## [Task requirements]
Copy each line containing the word "worn" from the records that follow, please.

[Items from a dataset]
Content starts
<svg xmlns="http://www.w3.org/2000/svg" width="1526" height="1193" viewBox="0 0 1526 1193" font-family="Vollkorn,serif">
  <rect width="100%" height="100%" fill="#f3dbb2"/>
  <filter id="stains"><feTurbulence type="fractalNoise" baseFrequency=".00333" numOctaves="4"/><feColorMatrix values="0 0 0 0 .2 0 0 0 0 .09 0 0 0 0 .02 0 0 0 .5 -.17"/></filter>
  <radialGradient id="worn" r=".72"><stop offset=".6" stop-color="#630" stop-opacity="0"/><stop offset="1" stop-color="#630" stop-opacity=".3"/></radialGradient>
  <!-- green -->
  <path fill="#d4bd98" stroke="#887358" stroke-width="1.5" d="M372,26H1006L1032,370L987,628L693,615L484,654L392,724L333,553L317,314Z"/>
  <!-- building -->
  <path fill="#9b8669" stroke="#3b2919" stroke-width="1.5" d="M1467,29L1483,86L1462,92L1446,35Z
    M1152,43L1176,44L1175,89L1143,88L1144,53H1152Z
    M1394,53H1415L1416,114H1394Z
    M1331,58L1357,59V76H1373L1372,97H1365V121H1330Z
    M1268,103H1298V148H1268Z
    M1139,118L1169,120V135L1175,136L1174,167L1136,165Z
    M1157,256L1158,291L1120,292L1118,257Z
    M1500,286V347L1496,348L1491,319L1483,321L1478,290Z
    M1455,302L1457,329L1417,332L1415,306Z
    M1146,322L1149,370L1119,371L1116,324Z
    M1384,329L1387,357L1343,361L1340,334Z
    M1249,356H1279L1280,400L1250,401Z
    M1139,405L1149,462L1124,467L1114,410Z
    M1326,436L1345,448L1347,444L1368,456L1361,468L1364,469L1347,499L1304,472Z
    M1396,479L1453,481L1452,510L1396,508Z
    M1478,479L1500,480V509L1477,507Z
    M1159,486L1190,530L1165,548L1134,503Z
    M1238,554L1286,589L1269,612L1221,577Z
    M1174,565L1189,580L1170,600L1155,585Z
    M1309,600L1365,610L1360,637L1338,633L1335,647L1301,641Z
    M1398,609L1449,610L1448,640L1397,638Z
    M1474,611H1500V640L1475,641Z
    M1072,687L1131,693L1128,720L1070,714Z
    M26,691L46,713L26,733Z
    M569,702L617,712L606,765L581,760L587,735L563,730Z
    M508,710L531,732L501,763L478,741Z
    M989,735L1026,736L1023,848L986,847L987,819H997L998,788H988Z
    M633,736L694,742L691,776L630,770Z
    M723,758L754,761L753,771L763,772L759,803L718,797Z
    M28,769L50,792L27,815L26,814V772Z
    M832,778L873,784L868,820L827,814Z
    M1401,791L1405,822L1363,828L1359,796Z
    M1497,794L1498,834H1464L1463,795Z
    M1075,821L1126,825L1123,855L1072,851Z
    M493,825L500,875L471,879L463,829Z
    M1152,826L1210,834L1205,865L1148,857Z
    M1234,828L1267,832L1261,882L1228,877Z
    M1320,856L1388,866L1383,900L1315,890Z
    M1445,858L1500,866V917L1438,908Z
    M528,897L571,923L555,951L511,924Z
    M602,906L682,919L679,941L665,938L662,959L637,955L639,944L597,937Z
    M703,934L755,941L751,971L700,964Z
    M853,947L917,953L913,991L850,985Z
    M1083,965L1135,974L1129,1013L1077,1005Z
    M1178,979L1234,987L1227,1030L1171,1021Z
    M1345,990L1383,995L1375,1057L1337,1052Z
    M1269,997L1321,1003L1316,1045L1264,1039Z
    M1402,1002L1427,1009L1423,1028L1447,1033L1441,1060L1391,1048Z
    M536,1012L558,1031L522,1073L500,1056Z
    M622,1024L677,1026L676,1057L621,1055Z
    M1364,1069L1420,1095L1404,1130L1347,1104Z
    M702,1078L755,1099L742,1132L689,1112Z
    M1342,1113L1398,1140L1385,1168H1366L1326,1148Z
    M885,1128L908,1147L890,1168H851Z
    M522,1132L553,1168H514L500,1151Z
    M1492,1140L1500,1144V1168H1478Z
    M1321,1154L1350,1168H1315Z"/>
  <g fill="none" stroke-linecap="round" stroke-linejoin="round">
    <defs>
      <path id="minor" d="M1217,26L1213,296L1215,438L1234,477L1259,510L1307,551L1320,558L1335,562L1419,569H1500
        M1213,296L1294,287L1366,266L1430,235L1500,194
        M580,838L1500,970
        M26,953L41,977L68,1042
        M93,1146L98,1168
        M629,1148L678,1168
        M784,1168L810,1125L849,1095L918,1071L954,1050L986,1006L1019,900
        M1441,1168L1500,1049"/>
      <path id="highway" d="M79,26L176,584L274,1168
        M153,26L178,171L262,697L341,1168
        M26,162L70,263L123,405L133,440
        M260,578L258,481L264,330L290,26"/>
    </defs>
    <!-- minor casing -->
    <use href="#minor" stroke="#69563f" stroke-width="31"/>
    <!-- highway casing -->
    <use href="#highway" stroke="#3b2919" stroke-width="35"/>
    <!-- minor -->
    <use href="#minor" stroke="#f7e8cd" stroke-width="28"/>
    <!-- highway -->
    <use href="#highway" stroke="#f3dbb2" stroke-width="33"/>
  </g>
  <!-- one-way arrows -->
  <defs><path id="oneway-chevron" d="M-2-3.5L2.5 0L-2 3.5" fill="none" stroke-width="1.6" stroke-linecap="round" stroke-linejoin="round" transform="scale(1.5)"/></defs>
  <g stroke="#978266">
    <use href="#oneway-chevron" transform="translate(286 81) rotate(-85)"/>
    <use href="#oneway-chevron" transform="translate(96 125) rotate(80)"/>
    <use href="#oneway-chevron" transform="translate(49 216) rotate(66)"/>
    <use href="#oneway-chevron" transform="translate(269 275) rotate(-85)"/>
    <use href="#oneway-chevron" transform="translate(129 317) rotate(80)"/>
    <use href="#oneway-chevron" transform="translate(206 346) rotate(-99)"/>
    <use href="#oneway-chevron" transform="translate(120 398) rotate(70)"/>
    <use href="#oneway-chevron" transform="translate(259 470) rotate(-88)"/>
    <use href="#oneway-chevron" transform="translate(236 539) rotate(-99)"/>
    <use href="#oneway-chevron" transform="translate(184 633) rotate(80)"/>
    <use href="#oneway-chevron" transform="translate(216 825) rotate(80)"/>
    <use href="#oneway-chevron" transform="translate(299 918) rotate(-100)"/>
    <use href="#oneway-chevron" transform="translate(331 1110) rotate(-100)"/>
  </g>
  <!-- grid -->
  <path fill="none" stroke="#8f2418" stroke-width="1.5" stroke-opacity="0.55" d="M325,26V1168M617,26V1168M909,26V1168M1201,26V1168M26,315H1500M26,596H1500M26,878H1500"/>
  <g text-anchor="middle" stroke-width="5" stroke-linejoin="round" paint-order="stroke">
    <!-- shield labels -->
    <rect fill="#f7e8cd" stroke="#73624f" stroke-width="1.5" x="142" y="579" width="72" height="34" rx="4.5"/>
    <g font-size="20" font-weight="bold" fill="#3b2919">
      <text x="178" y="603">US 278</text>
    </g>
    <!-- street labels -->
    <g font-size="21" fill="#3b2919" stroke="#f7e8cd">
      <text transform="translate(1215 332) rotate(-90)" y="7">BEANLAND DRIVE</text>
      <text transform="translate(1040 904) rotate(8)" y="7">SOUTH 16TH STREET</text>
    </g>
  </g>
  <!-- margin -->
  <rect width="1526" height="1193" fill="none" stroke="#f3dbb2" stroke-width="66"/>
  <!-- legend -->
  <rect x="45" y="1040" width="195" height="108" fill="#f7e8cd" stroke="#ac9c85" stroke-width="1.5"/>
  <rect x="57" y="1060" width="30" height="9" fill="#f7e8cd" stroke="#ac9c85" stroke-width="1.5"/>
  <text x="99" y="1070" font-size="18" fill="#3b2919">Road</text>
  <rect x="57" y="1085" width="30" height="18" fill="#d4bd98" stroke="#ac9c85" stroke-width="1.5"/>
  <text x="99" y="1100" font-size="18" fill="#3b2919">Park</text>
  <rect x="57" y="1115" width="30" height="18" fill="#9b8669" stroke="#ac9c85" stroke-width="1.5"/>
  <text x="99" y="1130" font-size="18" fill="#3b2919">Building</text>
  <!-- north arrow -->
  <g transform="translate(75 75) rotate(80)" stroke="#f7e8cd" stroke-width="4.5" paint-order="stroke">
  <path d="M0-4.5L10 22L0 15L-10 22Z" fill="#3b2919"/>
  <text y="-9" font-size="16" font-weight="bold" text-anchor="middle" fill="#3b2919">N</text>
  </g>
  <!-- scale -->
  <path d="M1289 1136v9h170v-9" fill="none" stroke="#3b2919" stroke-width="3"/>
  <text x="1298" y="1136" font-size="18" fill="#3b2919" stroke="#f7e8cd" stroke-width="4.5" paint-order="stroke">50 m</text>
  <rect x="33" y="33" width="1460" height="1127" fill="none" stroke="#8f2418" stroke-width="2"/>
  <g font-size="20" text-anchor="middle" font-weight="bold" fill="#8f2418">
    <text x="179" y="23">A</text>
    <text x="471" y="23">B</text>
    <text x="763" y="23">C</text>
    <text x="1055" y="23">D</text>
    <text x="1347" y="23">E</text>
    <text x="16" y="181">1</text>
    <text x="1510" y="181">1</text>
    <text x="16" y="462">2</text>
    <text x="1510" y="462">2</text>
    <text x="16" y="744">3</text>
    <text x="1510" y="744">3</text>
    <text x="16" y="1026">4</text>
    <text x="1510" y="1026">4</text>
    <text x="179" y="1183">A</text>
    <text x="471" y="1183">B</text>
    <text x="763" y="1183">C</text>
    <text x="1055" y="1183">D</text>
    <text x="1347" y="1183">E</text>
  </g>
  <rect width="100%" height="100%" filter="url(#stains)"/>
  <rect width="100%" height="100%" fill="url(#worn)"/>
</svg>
Content ends
Content starts
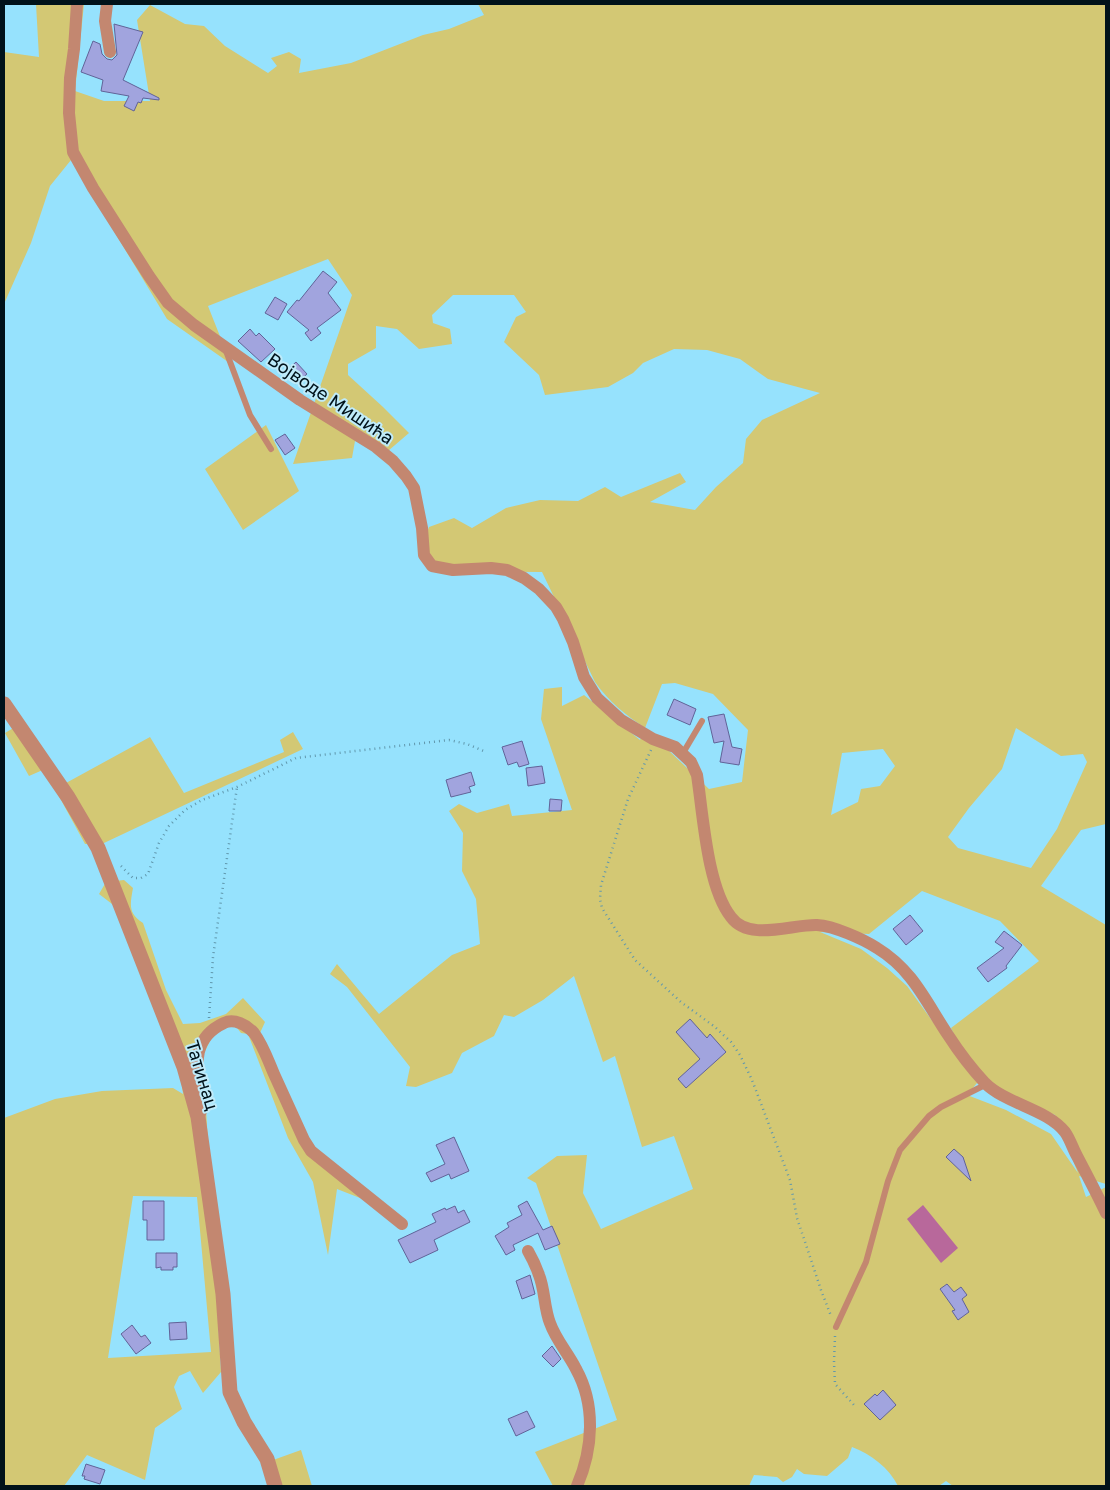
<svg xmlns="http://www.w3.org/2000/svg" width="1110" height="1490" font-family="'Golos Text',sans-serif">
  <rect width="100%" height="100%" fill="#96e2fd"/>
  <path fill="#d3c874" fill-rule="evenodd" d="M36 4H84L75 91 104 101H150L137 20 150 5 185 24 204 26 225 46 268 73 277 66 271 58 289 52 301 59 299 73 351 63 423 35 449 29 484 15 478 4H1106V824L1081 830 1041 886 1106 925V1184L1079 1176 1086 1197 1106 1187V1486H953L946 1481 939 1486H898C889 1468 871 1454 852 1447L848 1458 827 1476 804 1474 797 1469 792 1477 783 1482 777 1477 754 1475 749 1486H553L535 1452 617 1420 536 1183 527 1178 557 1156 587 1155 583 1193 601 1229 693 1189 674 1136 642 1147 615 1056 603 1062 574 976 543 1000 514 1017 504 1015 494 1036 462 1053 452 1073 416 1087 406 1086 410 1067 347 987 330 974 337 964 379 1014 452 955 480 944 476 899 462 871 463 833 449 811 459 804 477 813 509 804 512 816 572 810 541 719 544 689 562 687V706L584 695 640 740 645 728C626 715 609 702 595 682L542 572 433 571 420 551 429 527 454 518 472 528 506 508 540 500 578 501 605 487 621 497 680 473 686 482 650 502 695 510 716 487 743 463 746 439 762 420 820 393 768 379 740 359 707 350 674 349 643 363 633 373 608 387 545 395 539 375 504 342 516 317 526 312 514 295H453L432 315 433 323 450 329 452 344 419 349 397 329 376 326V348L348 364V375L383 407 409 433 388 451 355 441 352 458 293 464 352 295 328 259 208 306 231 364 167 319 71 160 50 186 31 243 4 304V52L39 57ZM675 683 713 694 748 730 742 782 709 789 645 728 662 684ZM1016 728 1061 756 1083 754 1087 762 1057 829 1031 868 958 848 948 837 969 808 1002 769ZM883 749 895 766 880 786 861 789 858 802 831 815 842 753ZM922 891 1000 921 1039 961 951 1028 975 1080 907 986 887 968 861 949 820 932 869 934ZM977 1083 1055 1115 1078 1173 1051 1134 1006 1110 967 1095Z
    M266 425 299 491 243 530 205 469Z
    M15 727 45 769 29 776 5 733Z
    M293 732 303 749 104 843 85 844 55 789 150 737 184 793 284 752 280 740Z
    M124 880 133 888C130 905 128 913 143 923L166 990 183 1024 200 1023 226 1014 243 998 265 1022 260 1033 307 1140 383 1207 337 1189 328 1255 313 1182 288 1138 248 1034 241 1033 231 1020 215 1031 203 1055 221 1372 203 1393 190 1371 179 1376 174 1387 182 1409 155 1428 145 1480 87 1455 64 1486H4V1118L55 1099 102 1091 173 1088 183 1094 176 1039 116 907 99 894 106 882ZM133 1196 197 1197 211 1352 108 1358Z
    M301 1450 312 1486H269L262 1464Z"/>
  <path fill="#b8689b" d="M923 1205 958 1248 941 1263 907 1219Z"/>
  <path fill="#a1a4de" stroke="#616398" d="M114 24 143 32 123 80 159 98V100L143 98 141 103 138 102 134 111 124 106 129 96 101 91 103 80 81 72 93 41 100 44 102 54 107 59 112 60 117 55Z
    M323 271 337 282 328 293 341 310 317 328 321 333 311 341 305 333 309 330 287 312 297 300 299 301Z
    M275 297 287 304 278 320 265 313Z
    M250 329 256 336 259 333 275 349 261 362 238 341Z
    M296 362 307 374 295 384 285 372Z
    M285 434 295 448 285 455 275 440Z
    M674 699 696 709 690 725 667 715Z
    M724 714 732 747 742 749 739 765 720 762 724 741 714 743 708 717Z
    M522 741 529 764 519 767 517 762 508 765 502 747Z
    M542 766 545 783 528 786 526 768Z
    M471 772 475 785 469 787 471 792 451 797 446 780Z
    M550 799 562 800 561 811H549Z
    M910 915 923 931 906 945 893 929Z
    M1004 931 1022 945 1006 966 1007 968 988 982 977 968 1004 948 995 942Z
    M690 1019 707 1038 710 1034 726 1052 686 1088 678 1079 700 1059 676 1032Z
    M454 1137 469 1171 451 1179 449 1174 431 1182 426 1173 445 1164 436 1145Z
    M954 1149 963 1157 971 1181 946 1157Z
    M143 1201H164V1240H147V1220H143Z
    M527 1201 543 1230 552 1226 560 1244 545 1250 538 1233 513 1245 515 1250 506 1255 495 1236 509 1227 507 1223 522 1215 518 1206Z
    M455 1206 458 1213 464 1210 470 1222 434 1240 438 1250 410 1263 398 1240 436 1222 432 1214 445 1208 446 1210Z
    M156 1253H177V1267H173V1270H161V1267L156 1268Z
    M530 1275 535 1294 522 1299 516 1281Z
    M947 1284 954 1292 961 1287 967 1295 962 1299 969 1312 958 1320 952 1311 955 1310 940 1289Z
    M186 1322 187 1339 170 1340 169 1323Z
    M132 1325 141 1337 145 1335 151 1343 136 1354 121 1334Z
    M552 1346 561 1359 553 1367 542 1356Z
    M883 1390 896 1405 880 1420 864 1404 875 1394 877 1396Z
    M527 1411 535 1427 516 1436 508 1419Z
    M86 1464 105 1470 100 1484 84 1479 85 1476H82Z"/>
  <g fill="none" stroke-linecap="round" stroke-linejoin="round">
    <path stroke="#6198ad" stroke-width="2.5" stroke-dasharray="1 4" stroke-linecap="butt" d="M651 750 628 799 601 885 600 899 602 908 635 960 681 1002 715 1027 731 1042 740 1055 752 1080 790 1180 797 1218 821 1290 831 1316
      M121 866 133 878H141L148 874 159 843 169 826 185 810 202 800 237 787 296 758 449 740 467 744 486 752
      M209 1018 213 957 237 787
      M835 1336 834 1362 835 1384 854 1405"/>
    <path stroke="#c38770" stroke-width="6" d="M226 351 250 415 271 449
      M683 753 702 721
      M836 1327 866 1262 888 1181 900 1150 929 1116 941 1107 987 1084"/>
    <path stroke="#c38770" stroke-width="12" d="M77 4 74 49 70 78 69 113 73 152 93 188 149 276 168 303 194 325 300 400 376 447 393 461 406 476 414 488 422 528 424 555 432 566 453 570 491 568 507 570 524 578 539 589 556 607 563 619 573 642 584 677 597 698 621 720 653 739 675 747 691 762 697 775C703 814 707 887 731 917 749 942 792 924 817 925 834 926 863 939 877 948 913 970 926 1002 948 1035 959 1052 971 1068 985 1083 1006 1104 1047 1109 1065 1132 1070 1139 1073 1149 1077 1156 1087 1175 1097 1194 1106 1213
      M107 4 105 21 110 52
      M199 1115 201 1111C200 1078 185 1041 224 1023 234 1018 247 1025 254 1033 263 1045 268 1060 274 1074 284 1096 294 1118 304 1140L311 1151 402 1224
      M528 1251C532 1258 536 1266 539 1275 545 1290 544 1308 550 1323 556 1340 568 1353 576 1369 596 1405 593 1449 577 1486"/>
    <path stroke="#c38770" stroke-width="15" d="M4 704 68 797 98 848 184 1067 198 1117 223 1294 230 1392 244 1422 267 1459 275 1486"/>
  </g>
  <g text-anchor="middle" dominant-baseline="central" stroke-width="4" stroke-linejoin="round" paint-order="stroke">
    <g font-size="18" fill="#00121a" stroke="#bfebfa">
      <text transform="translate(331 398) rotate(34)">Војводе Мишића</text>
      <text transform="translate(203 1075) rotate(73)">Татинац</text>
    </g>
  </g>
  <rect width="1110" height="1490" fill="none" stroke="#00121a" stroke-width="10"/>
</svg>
Content ends
## [Response area]
  <radialGradient id="worn" r=".72"><stop offset=".6" stop-color="#630" stop-opacity="0"/><stop offset="1" stop-color="#630" stop-opacity=".3"/></radialGradient>
  <rect width="100%" height="100%" fill="url(#worn)"/>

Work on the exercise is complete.